::: Source data

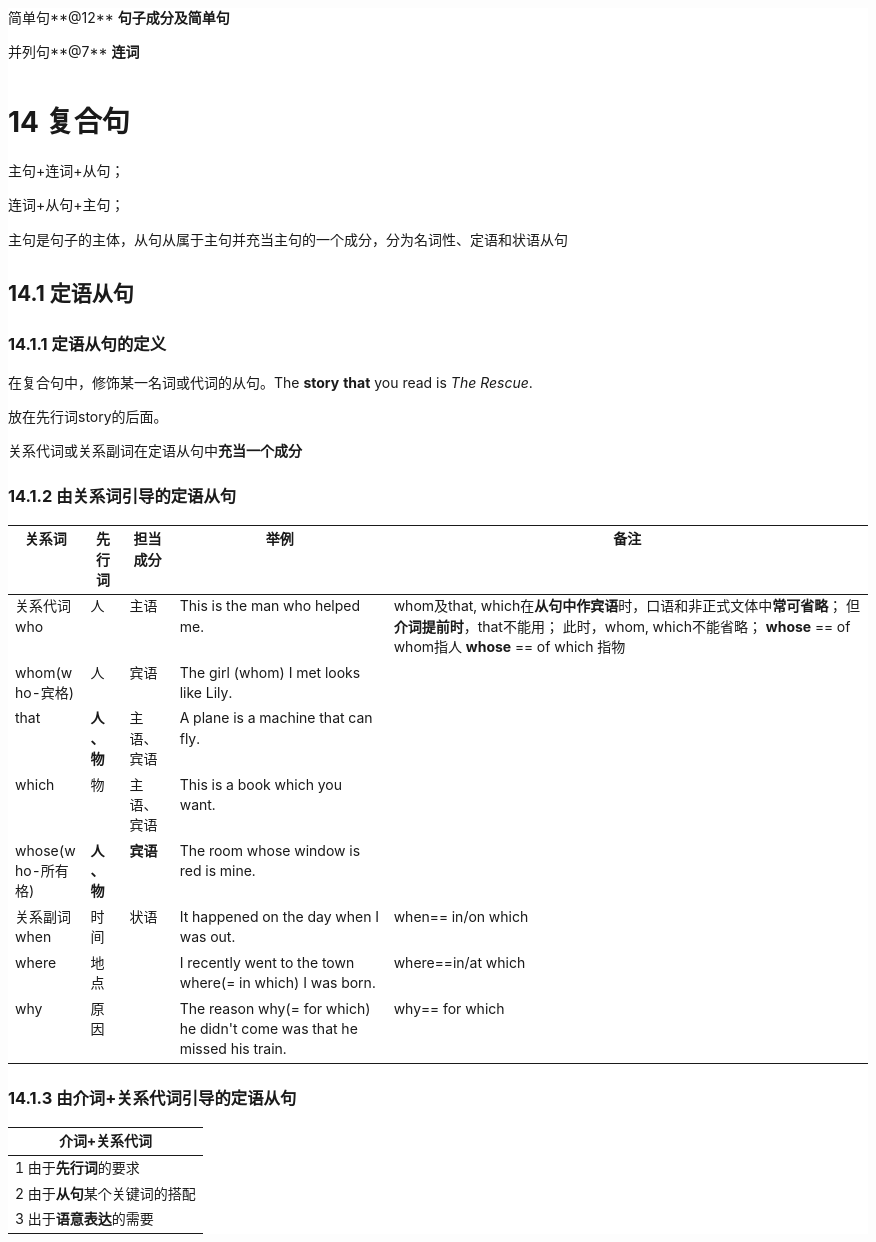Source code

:  

简单句**@12** **句子成分及简单句**

并列句**@7** **连词**



# 14 复合句

主句+连词+从句；

连词+从句+主句；

主句是句子的主体，从句从属于主句并充当主句的一个成分，分为名词性、定语和状语从句

## 14.1 定语从句

### 14.1.1 定语从句的定义

在复合句中，修饰某一名词或代词的从句。The **story** **that** you read is *The Rescue*.

放在先行词story的后面。

关系代词或关系副词在定语从句中**充当一个成分**

### 14.1.2 由关系词引导的定语从句

| 关系词            | 先行词     | 担当成分   | 举例                                                         | 备注                                                         |
| ----------------- | ---------- | ---------- | ------------------------------------------------------------ | ------------------------------------------------------------ |
| 关系代词  who     | 人         | 主语       | This is the  man who helped me.                              | whom及that,  which在**从句中作宾语**时，口语和非正式文体中**常可省略**；  但**介词提前时**，that不能用；  此时，whom,  which不能省略；  **whose** ==  of whom指人  **whose** ==  of which  指物 |
| whom(who-宾格)    | 人         | 宾语       | The girl  (whom) I met looks like Lily.                      |                                                              |
| that              | **人、物** | 主语、宾语 | A plane is  a machine that can fly.                          |                                                              |
| which             | 物         | 主语、宾语 | This is a  book which you want.                              |                                                              |
| whose(who-所有格) | **人、物** | **宾语**   | The room  whose window is red is mine.                       |                                                              |
| 关系副词  when    | 时间       | 状语       | It happened  on the day when I was out.                      | when==  in/on which                                          |
| where             | 地点       |            | I recently  went to the town where(= in which) I was born.   | where==in/at  which                                          |
| why               | 原因       |            | The reason  why(= for which) he didn't come was that he missed his train. | why== for  which                                             |

### 14.1.3 由介词+关系代词引导的定语从句

 

| 介词+关系代词                  |
| ------------------------------ |
| 1 由于**先行词**的要求         |
| 2 由于**从句**某个关键词的搭配 |
| 3 出于**语意表达**的需要       |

::::::

_Your instructions_.
Lines from the start of the listing above through the line holding "whose(who-所有格) | **人、物**" are to be duplicated exactly, and nothing more; leave out the pictures.

_Result_.
Source code

:  

简单句**@12** **句子成分及简单句**

并列句**@7** **连词**



# 14 复合句

主句+连词+从句；

连词+从句+主句；

主句是句子的主体，从句从属于主句并充当主句的一个成分，分为名词性、定语和状语从句

## 14.1 定语从句

### 14.1.1 定语从句的定义

在复合句中，修饰某一名词或代词的从句。The **story** **that** you read is *The Rescue*.

放在先行词story的后面。

关系代词或关系副词在定语从句中**充当一个成分**

### 14.1.2 由关系词引导的定语从句

| 关系词            | 先行词     | 担当成分   | 举例                                                         | 备注                                                         |
| ----------------- | ---------- | ---------- | ------------------------------------------------------------ | ------------------------------------------------------------ |
| 关系代词  who     | 人         | 主语       | This is the  man who helped me.                              | whom及that,  which在**从句中作宾语**时，口语和非正式文体中**常可省略**；  但**介词提前时**，that不能用；  此时，whom,  which不能省略；  **whose** ==  of whom指人  **whose** ==  of which  指物 |
| whom(who-宾格)    | 人         | 宾语       | The girl  (whom) I met looks like Lily.                      |                                                              |
| that              | **人、物** | 主语、宾语 | A plane is  a machine that can fly.                          |                                                              |
| which             | 物         | 主语、宾语 | This is a  book which you want.                              |                                                              |
| whose(who-所有格) | **人、物** | **宾语**   | The room  whose window is red is mine.                       |                                                              |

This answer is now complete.